= Beginning of Section =
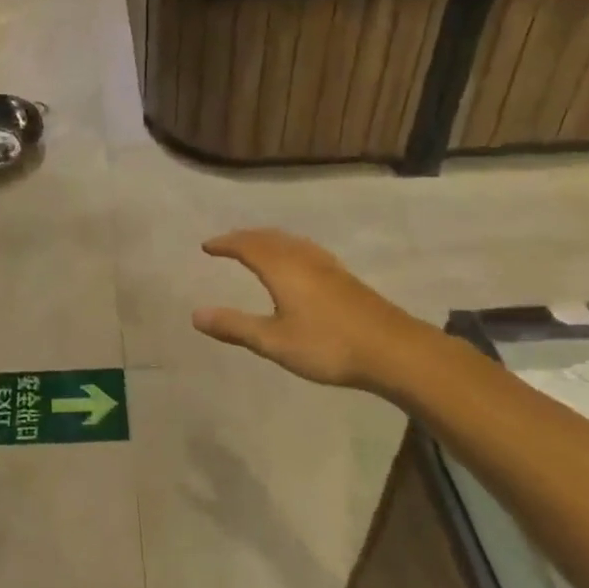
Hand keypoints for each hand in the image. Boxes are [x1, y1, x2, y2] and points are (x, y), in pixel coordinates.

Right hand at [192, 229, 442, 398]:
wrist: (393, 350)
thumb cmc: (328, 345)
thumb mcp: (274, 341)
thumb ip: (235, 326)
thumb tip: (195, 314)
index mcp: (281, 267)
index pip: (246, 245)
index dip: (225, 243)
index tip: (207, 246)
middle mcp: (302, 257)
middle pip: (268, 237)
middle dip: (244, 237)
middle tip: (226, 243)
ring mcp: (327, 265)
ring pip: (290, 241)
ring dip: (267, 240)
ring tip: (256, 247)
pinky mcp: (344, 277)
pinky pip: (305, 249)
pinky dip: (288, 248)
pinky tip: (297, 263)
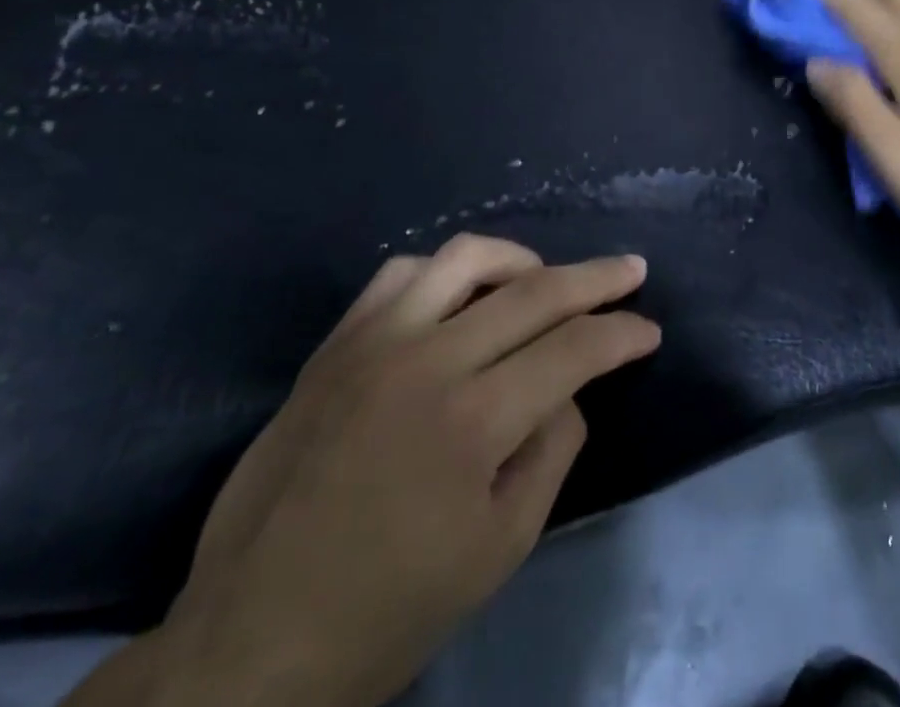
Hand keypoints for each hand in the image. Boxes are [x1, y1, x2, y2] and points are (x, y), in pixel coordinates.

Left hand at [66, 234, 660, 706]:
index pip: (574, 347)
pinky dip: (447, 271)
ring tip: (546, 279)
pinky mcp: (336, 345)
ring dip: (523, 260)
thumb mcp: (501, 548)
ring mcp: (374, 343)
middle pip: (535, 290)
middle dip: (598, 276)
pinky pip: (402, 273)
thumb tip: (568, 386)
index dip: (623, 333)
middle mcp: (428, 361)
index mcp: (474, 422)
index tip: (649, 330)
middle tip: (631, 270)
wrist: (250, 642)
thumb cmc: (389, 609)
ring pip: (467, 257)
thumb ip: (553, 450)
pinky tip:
= End of Section =
Problem description:
Look for the word "hand" in every line of the listing and copy the lines that have it.

Output of the task:
Hand keypoints for each hand in the image. Boxes are [x1, y1, x2, y2] and points are (x, y), in pixel coordinates.
Right hand at [192, 229, 442, 398]:
Hand keypoints for each hand in the image. Boxes are [x1, y1, x2, y2] and points are (x, y), in pixel coordinates.
Left hand at [66, 234, 660, 706]:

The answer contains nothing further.